Work required:
Can you output the records from their first line through the line with "common name: Suffolk lungwort", that line included, as a JSON list of strings with one string per line and blank lines left out?

(Data items)
------------
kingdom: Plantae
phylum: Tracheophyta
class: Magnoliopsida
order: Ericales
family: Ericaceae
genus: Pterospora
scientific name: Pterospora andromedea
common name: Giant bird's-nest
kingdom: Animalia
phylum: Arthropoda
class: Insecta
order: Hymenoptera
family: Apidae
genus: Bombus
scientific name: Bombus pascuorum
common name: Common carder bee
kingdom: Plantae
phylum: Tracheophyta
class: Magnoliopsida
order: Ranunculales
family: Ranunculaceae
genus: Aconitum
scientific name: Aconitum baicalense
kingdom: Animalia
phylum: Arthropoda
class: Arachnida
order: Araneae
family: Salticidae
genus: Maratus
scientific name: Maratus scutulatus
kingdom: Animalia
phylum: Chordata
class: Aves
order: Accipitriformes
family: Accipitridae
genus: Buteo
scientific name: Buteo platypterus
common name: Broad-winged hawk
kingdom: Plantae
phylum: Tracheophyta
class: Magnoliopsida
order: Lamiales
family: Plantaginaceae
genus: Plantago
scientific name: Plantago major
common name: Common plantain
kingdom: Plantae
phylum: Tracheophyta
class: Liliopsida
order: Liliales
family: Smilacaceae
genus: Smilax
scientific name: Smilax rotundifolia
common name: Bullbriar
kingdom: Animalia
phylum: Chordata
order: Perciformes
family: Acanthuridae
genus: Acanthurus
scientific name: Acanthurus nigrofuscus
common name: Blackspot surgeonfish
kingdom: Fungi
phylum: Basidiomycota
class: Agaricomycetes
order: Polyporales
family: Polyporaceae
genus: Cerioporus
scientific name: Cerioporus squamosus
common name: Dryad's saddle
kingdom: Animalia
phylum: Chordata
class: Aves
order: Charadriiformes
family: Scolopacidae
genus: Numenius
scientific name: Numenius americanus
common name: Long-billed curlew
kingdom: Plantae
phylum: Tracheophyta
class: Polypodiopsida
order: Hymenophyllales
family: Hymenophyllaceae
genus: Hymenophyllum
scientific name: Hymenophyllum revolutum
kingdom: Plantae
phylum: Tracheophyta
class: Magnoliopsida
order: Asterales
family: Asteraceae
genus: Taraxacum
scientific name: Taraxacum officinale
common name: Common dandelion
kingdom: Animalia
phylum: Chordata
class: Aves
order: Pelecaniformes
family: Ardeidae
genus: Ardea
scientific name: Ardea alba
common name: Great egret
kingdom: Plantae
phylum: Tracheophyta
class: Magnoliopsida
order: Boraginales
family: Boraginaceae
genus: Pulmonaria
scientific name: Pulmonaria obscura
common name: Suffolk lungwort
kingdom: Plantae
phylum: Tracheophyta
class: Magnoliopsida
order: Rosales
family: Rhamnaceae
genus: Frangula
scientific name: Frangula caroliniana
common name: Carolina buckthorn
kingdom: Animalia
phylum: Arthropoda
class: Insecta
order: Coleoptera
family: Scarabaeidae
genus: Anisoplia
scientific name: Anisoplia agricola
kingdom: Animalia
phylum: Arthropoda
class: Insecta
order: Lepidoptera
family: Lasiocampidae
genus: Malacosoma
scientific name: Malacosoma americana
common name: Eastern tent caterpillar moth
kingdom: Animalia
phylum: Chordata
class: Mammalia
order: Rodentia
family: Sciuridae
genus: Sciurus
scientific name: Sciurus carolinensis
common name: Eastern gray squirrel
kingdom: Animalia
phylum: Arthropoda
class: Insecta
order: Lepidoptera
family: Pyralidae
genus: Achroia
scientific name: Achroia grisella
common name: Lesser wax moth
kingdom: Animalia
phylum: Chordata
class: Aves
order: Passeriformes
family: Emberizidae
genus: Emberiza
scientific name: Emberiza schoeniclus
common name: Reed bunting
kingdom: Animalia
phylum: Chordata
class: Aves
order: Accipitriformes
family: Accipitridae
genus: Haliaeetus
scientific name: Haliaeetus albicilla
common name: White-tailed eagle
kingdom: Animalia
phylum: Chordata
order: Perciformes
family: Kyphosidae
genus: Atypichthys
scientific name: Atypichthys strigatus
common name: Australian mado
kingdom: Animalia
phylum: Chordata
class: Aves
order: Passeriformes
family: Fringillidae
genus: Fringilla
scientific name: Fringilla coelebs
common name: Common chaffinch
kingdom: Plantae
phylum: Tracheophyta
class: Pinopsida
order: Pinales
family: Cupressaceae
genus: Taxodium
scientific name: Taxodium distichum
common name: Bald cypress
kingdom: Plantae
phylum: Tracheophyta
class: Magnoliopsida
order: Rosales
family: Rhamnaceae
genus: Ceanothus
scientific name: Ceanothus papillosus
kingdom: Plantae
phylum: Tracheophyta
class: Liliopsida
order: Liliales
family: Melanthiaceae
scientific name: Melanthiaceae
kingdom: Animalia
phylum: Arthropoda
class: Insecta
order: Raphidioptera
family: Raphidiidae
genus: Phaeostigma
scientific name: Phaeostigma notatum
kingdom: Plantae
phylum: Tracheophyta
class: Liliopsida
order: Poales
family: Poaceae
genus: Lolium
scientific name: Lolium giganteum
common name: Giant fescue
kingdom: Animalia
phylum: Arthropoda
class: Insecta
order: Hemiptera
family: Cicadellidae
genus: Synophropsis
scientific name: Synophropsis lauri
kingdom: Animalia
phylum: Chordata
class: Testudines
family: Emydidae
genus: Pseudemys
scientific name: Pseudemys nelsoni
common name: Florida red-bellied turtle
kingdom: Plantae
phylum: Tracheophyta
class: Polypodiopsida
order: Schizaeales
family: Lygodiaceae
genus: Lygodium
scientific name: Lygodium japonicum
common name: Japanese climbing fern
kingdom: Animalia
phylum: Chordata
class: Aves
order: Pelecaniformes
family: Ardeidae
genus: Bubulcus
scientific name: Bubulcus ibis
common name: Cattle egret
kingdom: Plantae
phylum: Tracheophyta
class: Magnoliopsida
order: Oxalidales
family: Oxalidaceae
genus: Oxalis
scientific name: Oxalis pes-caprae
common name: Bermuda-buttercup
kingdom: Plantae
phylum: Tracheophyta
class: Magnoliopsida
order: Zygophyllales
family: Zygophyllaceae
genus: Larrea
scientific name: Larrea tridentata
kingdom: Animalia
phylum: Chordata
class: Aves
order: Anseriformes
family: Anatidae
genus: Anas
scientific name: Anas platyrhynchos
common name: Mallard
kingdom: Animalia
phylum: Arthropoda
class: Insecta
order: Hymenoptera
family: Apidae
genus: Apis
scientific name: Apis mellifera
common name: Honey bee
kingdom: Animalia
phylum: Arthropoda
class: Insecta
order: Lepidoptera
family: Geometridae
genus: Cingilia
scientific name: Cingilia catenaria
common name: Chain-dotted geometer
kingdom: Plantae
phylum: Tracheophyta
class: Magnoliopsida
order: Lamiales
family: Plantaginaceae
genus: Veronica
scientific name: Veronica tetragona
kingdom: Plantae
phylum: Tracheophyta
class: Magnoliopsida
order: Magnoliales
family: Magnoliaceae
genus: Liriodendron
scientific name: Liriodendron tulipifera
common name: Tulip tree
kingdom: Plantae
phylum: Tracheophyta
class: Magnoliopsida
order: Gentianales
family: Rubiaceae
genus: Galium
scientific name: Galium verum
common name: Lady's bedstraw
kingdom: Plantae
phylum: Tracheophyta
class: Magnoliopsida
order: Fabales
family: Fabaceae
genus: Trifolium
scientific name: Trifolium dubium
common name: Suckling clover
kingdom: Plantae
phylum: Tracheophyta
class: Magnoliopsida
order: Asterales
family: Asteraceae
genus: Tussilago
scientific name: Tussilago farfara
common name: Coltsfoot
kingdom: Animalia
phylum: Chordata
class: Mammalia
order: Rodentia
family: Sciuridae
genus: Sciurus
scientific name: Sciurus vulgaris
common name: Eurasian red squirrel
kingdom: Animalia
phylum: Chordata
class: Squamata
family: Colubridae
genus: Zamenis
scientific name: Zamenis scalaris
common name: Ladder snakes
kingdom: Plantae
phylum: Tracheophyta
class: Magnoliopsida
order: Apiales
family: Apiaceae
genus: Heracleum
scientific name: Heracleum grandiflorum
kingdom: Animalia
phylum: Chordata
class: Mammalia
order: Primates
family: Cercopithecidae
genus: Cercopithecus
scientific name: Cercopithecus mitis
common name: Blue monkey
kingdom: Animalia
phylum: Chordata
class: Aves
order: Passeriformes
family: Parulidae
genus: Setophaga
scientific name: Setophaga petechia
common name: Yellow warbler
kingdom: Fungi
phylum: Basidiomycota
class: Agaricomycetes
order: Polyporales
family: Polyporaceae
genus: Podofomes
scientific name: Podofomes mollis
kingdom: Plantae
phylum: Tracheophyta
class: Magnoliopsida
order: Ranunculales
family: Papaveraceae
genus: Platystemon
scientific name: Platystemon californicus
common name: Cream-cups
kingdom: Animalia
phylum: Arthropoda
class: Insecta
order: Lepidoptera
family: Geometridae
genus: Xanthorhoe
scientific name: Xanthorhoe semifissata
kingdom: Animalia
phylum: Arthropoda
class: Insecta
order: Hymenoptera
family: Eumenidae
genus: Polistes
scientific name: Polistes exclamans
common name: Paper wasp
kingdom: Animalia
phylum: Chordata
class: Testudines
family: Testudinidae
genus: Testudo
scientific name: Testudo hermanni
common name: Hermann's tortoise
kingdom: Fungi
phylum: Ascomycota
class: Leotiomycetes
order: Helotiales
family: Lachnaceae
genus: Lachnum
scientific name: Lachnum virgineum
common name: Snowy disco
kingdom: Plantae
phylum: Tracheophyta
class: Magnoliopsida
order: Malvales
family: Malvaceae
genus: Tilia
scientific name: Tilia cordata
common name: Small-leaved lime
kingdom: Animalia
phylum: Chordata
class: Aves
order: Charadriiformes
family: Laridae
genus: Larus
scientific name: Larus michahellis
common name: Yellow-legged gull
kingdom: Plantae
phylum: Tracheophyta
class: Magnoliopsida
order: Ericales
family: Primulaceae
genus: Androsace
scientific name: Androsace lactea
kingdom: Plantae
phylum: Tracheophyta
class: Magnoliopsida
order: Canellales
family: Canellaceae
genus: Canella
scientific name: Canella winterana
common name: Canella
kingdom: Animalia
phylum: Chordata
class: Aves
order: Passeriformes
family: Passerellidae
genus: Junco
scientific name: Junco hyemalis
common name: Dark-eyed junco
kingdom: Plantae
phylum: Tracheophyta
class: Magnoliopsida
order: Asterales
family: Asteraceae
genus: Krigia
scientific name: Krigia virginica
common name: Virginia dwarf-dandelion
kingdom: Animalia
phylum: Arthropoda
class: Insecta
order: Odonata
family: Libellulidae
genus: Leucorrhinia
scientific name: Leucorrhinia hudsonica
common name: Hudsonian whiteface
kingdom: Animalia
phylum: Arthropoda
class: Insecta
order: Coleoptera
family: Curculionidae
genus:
------------
Response for this exercise:
[
  "kingdom: Plantae",
  "phylum: Tracheophyta",
  "class: Magnoliopsida",
  "order: Ericales",
  "family: Ericaceae",
  "genus: Pterospora",
  "scientific name: Pterospora andromedea",
  "common name: Giant bird's-nest",
  "kingdom: Animalia",
  "phylum: Arthropoda",
  "class: Insecta",
  "order: Hymenoptera",
  "family: Apidae",
  "genus: Bombus",
  "scientific name: Bombus pascuorum",
  "common name: Common carder bee",
  "kingdom: Plantae",
  "phylum: Tracheophyta",
  "class: Magnoliopsida",
  "order: Ranunculales",
  "family: Ranunculaceae",
  "genus: Aconitum",
  "scientific name: Aconitum baicalense",
  "kingdom: Animalia",
  "phylum: Arthropoda",
  "class: Arachnida",
  "order: Araneae",
  "family: Salticidae",
  "genus: Maratus",
  "scientific name: Maratus scutulatus",
  "kingdom: Animalia",
  "phylum: Chordata",
  "class: Aves",
  "order: Accipitriformes",
  "family: Accipitridae",
  "genus: Buteo",
  "scientific name: Buteo platypterus",
  "common name: Broad-winged hawk",
  "kingdom: Plantae",
  "phylum: Tracheophyta",
  "class: Magnoliopsida",
  "order: Lamiales",
  "family: Plantaginaceae",
  "genus: Plantago",
  "scientific name: Plantago major",
  "common name: Common plantain",
  "kingdom: Plantae",
  "phylum: Tracheophyta",
  "class: Liliopsida",
  "order: Liliales",
  "family: Smilacaceae",
  "genus: Smilax",
  "scientific name: Smilax rotundifolia",
  "common name: Bullbriar",
  "kingdom: Animalia",
  "phylum: Chordata",
  "order: Perciformes",
  "family: Acanthuridae",
  "genus: Acanthurus",
  "scientific name: Acanthurus nigrofuscus",
  "common name: Blackspot surgeonfish",
  "kingdom: Fungi",
  "phylum: Basidiomycota",
  "class: Agaricomycetes",
  "order: Polyporales",
  "family: Polyporaceae",
  "genus: Cerioporus",
  "scientific name: Cerioporus squamosus",
  "common name: Dryad's saddle",
  "kingdom: Animalia",
  "phylum: Chordata",
  "class: Aves",
  "order: Charadriiformes",
  "family: Scolopacidae",
  "genus: Numenius",
  "scientific name: Numenius americanus",
  "common name: Long-billed curlew",
  "kingdom: Plantae",
  "phylum: Tracheophyta",
  "class: Polypodiopsida",
  "order: Hymenophyllales",
  "family: Hymenophyllaceae",
  "genus: Hymenophyllum",
  "scientific name: Hymenophyllum revolutum",
  "kingdom: Plantae",
  "phylum: Tracheophyta",
  "class: Magnoliopsida",
  "order: Asterales",
  "family: Asteraceae",
  "genus: Taraxacum",
  "scientific name: Taraxacum officinale",
  "common name: Common dandelion",
  "kingdom: Animalia",
  "phylum: Chordata",
  "class: Aves",
  "order: Pelecaniformes",
  "family: Ardeidae",
  "genus: Ardea",
  "scientific name: Ardea alba",
  "common name: Great egret",
  "kingdom: Plantae",
  "phylum: Tracheophyta",
  "class: Magnoliopsida",
  "order: Boraginales",
  "family: Boraginaceae",
  "genus: Pulmonaria",
  "scientific name: Pulmonaria obscura",
  "common name: Suffolk lungwort"
]